• [INFORMATION]:

▶

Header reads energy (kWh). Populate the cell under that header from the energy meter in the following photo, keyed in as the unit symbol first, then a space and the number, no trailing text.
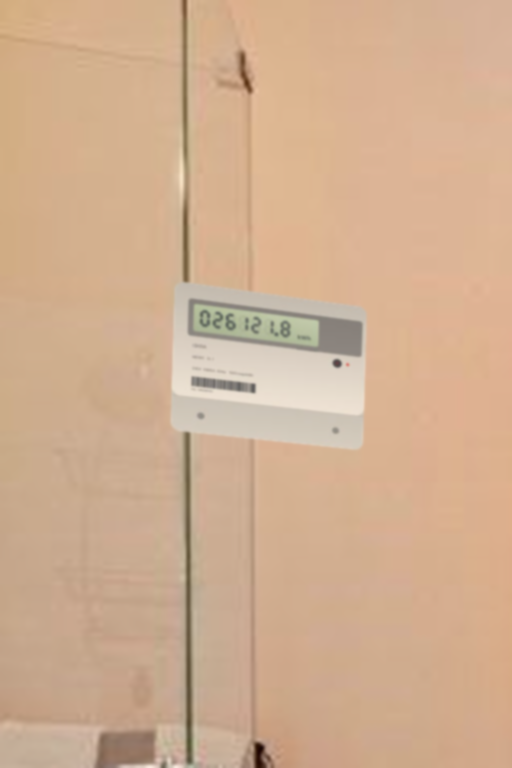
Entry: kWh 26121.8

◀
▶

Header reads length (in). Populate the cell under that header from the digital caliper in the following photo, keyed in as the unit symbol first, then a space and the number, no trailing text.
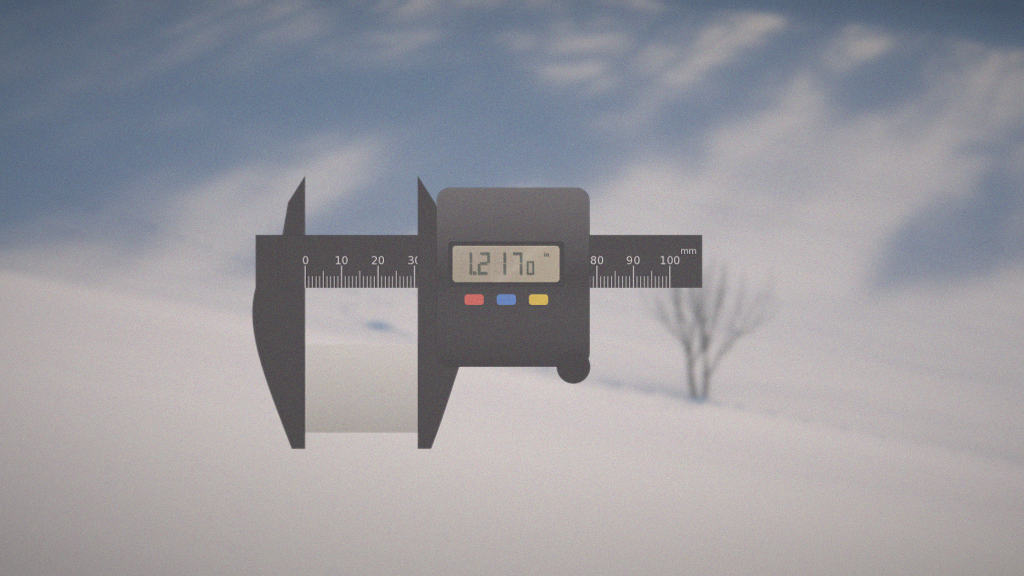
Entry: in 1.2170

◀
▶

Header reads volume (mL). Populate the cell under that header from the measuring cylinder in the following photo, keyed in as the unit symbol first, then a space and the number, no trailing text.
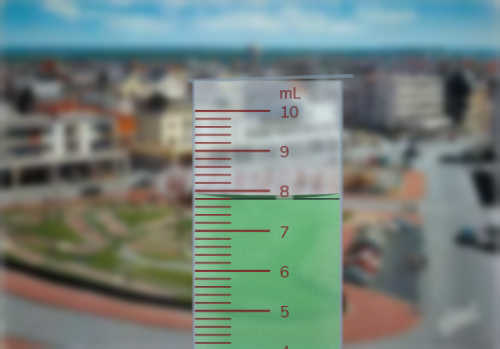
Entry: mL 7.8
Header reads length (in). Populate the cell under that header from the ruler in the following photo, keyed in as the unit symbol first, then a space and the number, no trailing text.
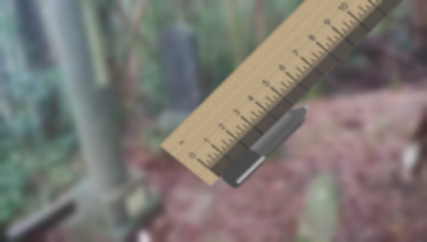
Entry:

◀

• [PROBLEM TO WORK ON]: Pull out every line from the items above that contains the word "length" and copy each one in full.

• [WRITTEN REPLY]:
Header reads length (in). Populate the cell under that header from the digital caliper in the following photo, keyed in as the unit symbol first, then a space and the number, no trailing text.
Header reads length (in). Populate the cell under that header from the ruler in the following photo, keyed in as the unit symbol first, then a space and the number, no trailing text.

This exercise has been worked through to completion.